I have little doubt that this would do more than anything else to lift up lower-income neighborhoods as the money is spent on lifting up their families. I also have little doubt that this would add to GDP – because most of this money would, in fact, be spent.
We couldn’t have said it better! Our call for the state to expand its EITC match of the federal credit from six percent to sixty was based on:
- Dimon’s analysis that the U.S. economy has too many low-wage jobs structurally. No matter how strong the economy, there will always be lots of low wage jobs.
- That “It is hard to live on $15 an hour, particularly for families (even if two household members are working).”
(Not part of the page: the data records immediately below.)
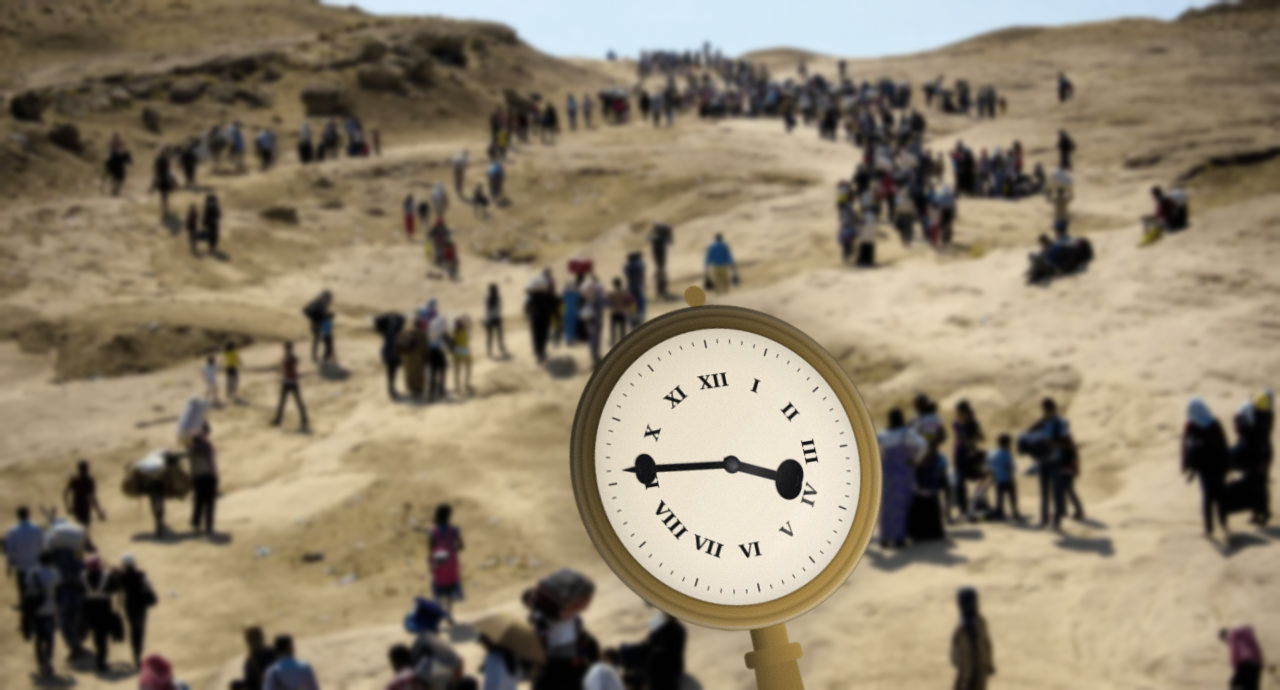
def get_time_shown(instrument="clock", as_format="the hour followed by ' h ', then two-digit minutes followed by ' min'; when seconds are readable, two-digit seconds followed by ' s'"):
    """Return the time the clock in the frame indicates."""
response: 3 h 46 min
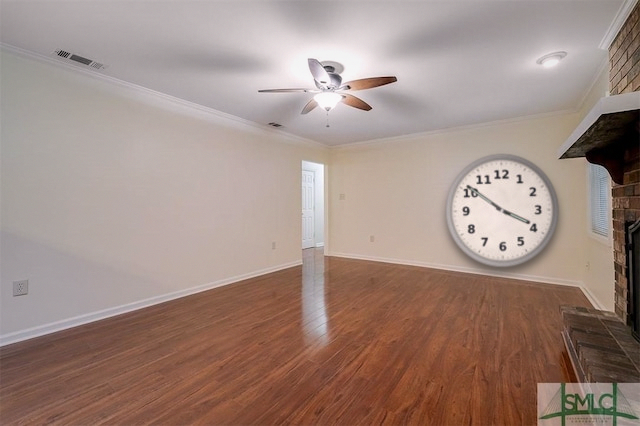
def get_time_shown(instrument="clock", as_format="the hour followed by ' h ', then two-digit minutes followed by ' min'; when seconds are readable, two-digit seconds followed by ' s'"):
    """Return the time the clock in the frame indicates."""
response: 3 h 51 min
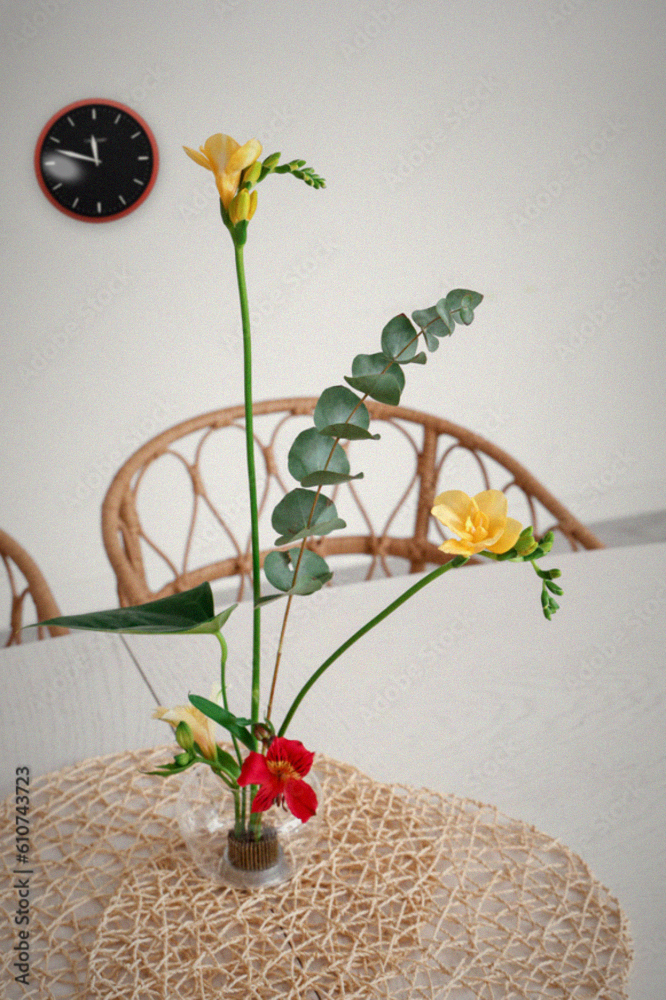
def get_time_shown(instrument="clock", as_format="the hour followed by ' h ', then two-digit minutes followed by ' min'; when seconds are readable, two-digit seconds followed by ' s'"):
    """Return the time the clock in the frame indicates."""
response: 11 h 48 min
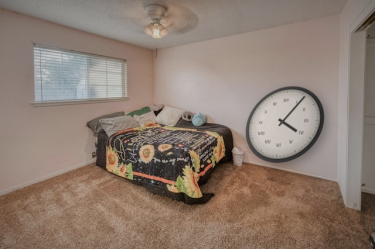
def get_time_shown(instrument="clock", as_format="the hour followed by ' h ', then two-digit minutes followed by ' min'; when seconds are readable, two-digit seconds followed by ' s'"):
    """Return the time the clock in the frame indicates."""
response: 4 h 06 min
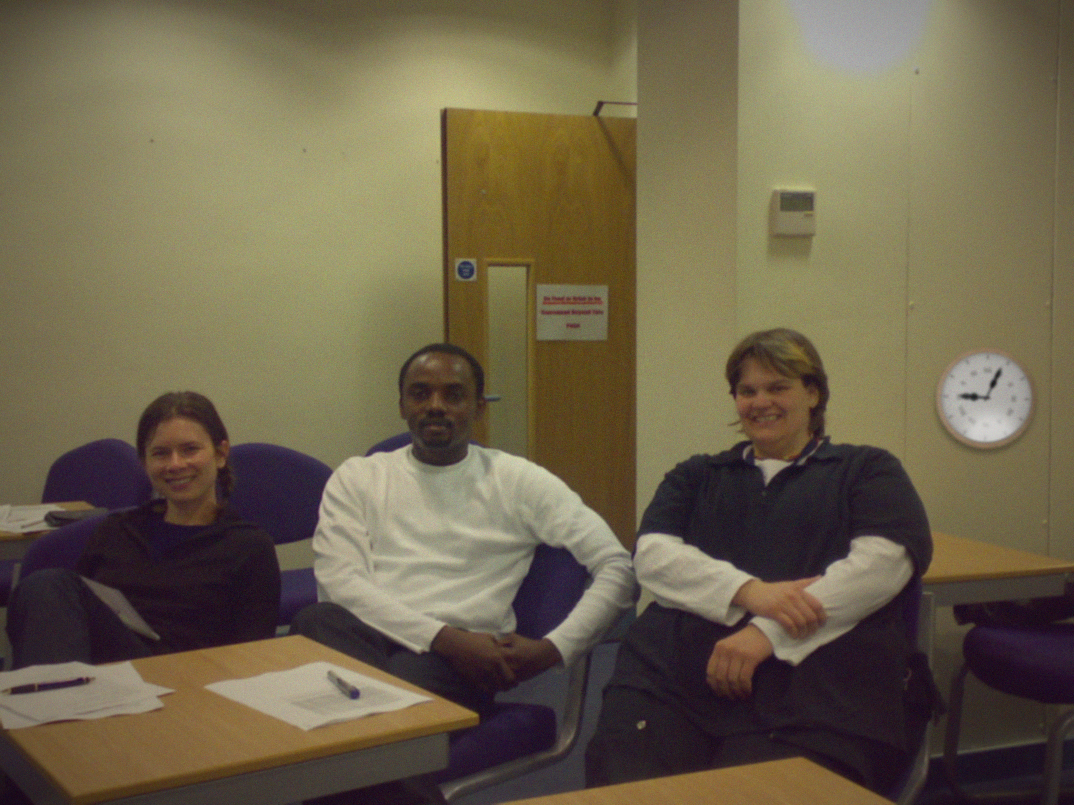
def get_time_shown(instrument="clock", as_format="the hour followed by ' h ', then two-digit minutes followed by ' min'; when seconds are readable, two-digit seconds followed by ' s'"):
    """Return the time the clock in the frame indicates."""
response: 9 h 04 min
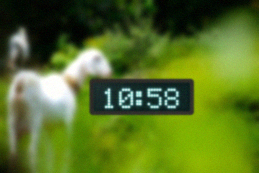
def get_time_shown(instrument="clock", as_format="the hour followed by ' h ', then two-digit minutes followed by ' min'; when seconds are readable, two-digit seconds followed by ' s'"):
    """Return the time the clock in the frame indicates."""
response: 10 h 58 min
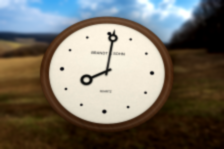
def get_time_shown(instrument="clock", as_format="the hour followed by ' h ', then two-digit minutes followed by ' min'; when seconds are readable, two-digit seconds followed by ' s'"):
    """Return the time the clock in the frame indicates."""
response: 8 h 01 min
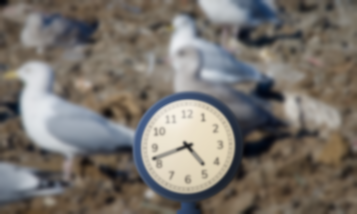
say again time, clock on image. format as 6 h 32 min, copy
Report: 4 h 42 min
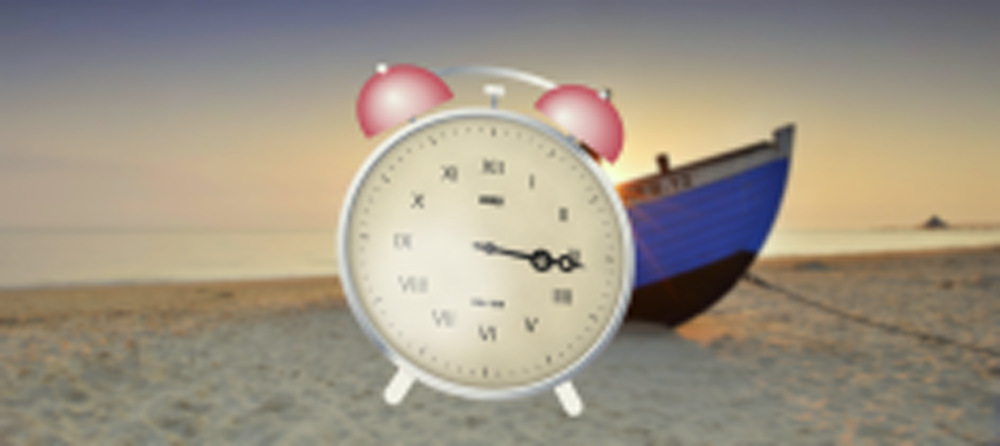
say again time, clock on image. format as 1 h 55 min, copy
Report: 3 h 16 min
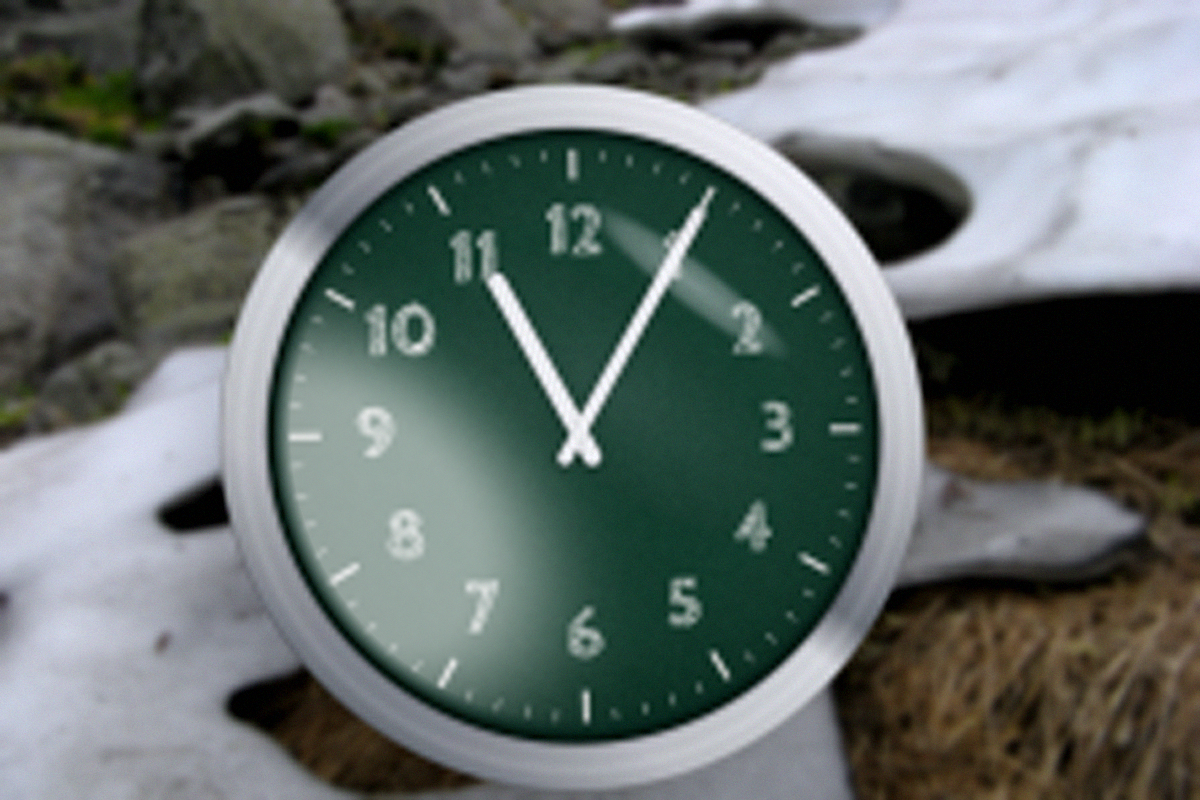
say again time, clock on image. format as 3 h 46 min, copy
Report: 11 h 05 min
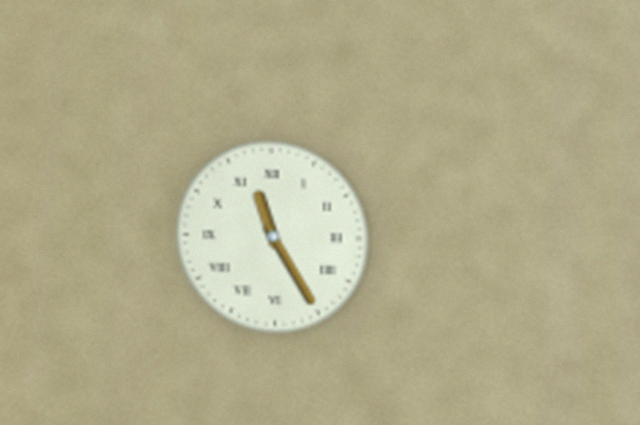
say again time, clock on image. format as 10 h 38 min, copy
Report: 11 h 25 min
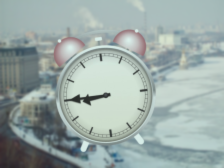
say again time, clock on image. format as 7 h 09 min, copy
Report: 8 h 45 min
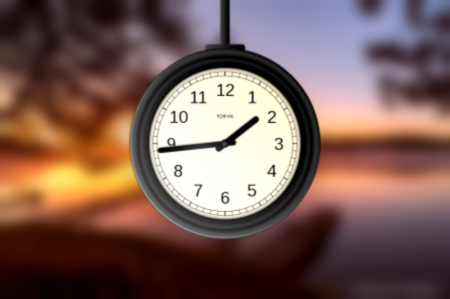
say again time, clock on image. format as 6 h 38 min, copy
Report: 1 h 44 min
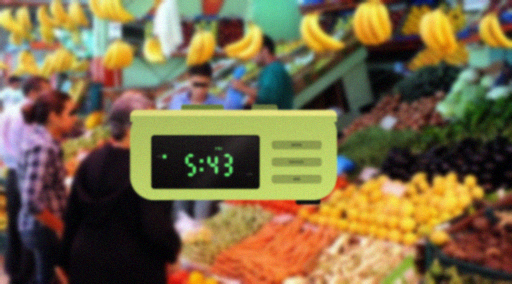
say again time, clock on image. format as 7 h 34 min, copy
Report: 5 h 43 min
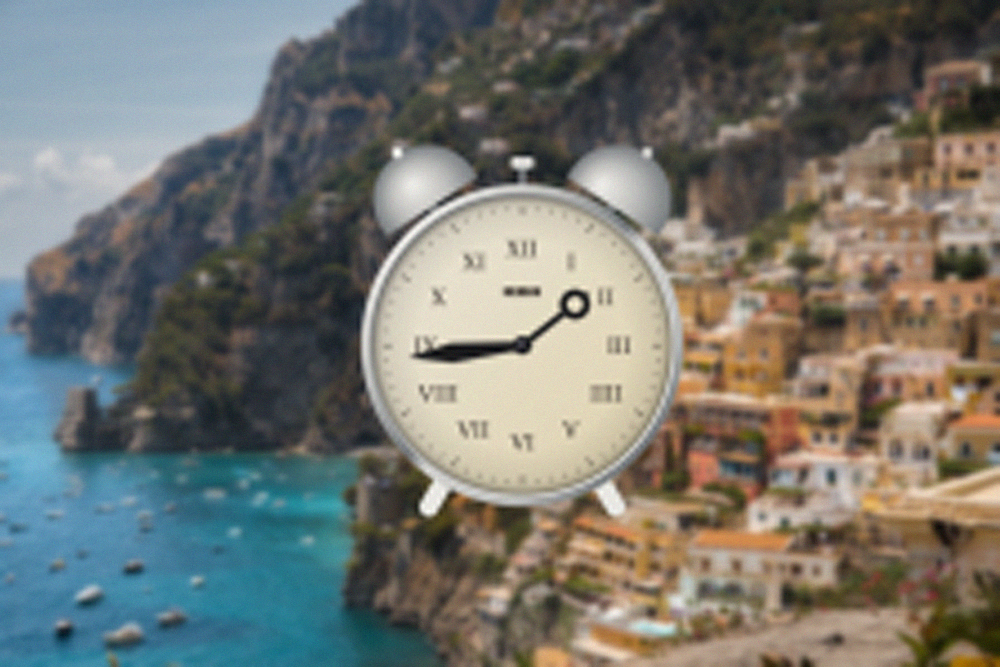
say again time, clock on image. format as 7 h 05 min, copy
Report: 1 h 44 min
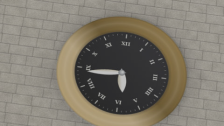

- “But all jobs should be treated with respect.”
As we have written:
Nearly six in ten Michigan jobs pay less than what is required for a family of three to be middle class ($47,000). This two-tier economy is prevalent across all of Michigan and across all races and ethnicities. This two-tier economy is structural. A reality when the Michigan economy is expanding as well as when it is contracting. A reality when unemployment is low as well as when it is high. A reality when the stock market is booming as well as when it is collapsing.
This is the prime economic challenge of our times: having an economy that provides family-sustaining jobs––not just any job––so that all working Michigan households can raise a family and pass on a better opportunity to their children.
The pandemic made clear that low-wage workers live paycheck to paycheck not because they are irresponsibly buying “unnecessary” luxuries, but because they are in low-wage jobs that leave them struggling to pay for the necessities. The reality is that most of those struggling economically, in good times and bad, are hard-working Michiganders who, like us, get up every day and work hard to earn a living. What these lower-wage workers need most is income, not programs.
Expanding the federal EITC is much higher impact that state expansion. We should do both, but a federal expansion is what matters most. The way Dimon proposes to expand the federal credit is even more high impact. Creating a negative payroll tax. Low wagers workers would receive their credit on their paychecks, rather than once a year. Eligibility would be per worker, not per household and irrespective of the number of children in the household. The Dimon proposal would also greatly reduce the number of eligible workers that don’t receive the credit and greatly reduce payments to those not eligible for the credit.
All big steps towards “jobs and living wages bring dignity, lead to more opportunity — in housing, education, childcare, health and overall well-being — and also help rebuild communities as that income is used to improve how people live.”
In Michigan we built an unprecedented cross-sector, cross-ideology coalition to push for an expansion of the state match to 30 percent. Hopefully that same kind of cross-sector, cross-ideology coalition can be built nationally for the Jamie Dimon recommendations.